_What to produce_
Transcribe the data in full, keeping each line exactly as it appears.

*** Opening of Record extracts ***

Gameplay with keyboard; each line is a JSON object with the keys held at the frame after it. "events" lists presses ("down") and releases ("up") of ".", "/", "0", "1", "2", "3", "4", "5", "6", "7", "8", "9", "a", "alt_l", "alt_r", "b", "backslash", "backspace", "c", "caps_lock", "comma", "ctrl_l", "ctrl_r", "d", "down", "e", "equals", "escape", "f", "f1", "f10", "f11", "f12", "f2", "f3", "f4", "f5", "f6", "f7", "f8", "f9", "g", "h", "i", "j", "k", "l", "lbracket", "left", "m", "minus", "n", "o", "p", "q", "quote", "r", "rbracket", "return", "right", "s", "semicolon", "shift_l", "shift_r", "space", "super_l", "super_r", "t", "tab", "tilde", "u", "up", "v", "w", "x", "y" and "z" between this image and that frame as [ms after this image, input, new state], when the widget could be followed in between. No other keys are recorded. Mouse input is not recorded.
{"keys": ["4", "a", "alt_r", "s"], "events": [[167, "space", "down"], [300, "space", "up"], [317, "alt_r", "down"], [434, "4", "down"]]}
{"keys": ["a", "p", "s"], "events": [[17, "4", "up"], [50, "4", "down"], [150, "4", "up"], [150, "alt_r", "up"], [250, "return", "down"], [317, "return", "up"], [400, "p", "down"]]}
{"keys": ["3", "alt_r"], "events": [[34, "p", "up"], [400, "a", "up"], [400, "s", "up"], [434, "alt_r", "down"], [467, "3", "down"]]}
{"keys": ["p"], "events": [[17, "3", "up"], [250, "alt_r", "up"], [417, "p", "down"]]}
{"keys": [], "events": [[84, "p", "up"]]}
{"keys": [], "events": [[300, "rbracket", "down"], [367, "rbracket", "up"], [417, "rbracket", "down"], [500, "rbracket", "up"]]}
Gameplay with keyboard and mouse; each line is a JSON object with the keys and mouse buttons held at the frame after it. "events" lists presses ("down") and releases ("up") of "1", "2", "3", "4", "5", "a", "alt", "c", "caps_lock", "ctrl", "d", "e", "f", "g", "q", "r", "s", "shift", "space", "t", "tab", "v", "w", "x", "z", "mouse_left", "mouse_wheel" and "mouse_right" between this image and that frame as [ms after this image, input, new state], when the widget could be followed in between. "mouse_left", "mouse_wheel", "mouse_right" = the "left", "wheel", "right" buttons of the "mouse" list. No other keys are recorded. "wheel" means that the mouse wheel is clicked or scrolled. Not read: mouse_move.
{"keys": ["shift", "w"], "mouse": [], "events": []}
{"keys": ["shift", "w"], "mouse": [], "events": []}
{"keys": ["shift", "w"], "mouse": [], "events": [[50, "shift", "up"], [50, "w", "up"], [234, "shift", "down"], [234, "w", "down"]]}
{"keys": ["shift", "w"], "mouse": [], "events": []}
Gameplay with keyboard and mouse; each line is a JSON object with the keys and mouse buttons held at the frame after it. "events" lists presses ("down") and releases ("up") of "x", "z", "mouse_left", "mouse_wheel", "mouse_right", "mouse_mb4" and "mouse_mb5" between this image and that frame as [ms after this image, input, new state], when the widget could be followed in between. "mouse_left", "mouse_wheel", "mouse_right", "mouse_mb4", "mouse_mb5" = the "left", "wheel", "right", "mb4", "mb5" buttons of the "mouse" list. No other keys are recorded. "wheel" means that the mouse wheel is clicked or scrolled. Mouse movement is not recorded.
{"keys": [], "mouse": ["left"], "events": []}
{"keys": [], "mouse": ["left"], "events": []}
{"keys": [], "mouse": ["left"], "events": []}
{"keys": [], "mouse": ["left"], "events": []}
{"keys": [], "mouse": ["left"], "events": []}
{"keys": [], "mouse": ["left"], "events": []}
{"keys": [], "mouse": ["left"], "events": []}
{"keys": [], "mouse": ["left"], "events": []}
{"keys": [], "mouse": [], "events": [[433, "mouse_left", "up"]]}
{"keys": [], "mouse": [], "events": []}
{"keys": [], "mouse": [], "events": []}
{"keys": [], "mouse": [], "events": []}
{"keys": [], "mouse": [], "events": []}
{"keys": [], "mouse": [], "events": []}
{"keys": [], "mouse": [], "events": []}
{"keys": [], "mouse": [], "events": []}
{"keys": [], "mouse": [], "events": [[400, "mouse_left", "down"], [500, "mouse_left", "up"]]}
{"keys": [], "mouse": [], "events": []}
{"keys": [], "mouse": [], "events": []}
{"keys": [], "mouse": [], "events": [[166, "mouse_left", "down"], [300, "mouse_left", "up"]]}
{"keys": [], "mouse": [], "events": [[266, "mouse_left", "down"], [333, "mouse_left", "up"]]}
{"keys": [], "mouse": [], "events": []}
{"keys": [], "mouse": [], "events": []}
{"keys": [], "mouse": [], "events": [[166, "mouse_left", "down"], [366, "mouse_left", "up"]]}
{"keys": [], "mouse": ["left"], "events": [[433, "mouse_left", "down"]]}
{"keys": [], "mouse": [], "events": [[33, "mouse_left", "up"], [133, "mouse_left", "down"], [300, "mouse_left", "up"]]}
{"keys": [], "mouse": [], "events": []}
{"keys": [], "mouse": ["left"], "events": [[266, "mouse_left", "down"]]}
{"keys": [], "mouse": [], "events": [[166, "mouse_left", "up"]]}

*** Close of Record extracts ***

_Solution to this exercise_
Gameplay with keyboard; each line is a JSON object with the keys held at the frame after it. "events" lists presses ("down") and releases ("up") of ".", "/", "0", "1", "2", "3", "4", "5", "6", "7", "8", "9", "a", "alt_l", "alt_r", "b", "backslash", "backspace", "c", "caps_lock", "comma", "ctrl_l", "ctrl_r", "d", "down", "e", "equals", "escape", "f", "f1", "f10", "f11", "f12", "f2", "f3", "f4", "f5", "f6", "f7", "f8", "f9", "g", "h", "i", "j", "k", "l", "lbracket", "left", "m", "minus", "n", "o", "p", "q", "quote", "r", "rbracket", "return", "right", "s", "semicolon", "shift_l", "shift_r", "space", "super_l", "super_r", "t", "tab", "tilde", "u", "up", "v", "w", "x", "y" and "z" between this image and that frame as [ms after this image, input, new state], when the widget could be followed in between. No other keys are recorded. Mouse input is not recorded.
{"keys": ["4", "a", "alt_r", "s"], "events": [[167, "space", "down"], [300, "space", "up"], [317, "alt_r", "down"], [434, "4", "down"]]}
{"keys": ["a", "p", "s"], "events": [[17, "4", "up"], [50, "4", "down"], [150, "4", "up"], [150, "alt_r", "up"], [250, "return", "down"], [317, "return", "up"], [400, "p", "down"]]}
{"keys": ["3", "alt_r"], "events": [[34, "p", "up"], [400, "a", "up"], [400, "s", "up"], [434, "alt_r", "down"], [467, "3", "down"]]}
{"keys": ["p"], "events": [[17, "3", "up"], [250, "alt_r", "up"], [417, "p", "down"]]}
{"keys": [], "events": [[84, "p", "up"]]}
{"keys": [], "events": [[300, "rbracket", "down"], [367, "rbracket", "up"], [417, "rbracket", "down"], [500, "rbracket", "up"]]}
Gameplay with keyboard and mouse; each line is a JSON object with the keys and mouse buttons held at the frame after it. "events" lists presses ("down") and releases ("up") of "1", "2", "3", "4", "5", "a", "alt", "c", "caps_lock", "ctrl", "d", "e", "f", "g", "q", "r", "s", "shift", "space", "t", "tab", "v", "w", "x", "z", "mouse_left", "mouse_wheel" and "mouse_right" between this image and that frame as [ms after this image, input, new state], when the widget could be followed in between. "mouse_left", "mouse_wheel", "mouse_right" = the "left", "wheel", "right" buttons of the "mouse" list. No other keys are recorded. "wheel" means that the mouse wheel is clicked or scrolled. Not read: mouse_move.
{"keys": ["shift", "w"], "mouse": [], "events": []}
{"keys": ["shift", "w"], "mouse": [], "events": []}
{"keys": ["shift", "w"], "mouse": [], "events": [[50, "shift", "up"], [50, "w", "up"], [234, "shift", "down"], [234, "w", "down"]]}
{"keys": ["shift", "w"], "mouse": [], "events": []}
Gameplay with keyboard and mouse; each line is a JSON object with the keys and mouse buttons held at the frame after it. "events" lists presses ("down") and releases ("up") of "x", "z", "mouse_left", "mouse_wheel", "mouse_right", "mouse_mb4" and "mouse_mb5" between this image and that frame as [ms after this image, input, new state], when the widget could be followed in between. "mouse_left", "mouse_wheel", "mouse_right", "mouse_mb4", "mouse_mb5" = the "left", "wheel", "right", "mb4", "mb5" buttons of the "mouse" list. No other keys are recorded. "wheel" means that the mouse wheel is clicked or scrolled. Mouse movement is not recorded.
{"keys": [], "mouse": ["left"], "events": []}
{"keys": [], "mouse": ["left"], "events": []}
{"keys": [], "mouse": ["left"], "events": []}
{"keys": [], "mouse": ["left"], "events": []}
{"keys": [], "mouse": ["left"], "events": []}
{"keys": [], "mouse": ["left"], "events": []}
{"keys": [], "mouse": ["left"], "events": []}
{"keys": [], "mouse": ["left"], "events": []}
{"keys": [], "mouse": [], "events": [[433, "mouse_left", "up"]]}
{"keys": [], "mouse": [], "events": []}
{"keys": [], "mouse": [], "events": []}
{"keys": [], "mouse": [], "events": []}
{"keys": [], "mouse": [], "events": []}
{"keys": [], "mouse": [], "events": []}
{"keys": [], "mouse": [], "events": []}
{"keys": [], "mouse": [], "events": []}
{"keys": [], "mouse": [], "events": [[400, "mouse_left", "down"], [500, "mouse_left", "up"]]}
{"keys": [], "mouse": [], "events": []}
{"keys": [], "mouse": [], "events": []}
{"keys": [], "mouse": [], "events": [[166, "mouse_left", "down"], [300, "mouse_left", "up"]]}
{"keys": [], "mouse": [], "events": [[266, "mouse_left", "down"], [333, "mouse_left", "up"]]}
{"keys": [], "mouse": [], "events": []}
{"keys": [], "mouse": [], "events": []}
{"keys": [], "mouse": [], "events": [[166, "mouse_left", "down"], [366, "mouse_left", "up"]]}
{"keys": [], "mouse": ["left"], "events": [[433, "mouse_left", "down"]]}
{"keys": [], "mouse": [], "events": [[33, "mouse_left", "up"], [133, "mouse_left", "down"], [300, "mouse_left", "up"]]}
{"keys": [], "mouse": [], "events": []}
{"keys": [], "mouse": ["left"], "events": [[266, "mouse_left", "down"]]}
{"keys": [], "mouse": [], "events": [[166, "mouse_left", "up"]]}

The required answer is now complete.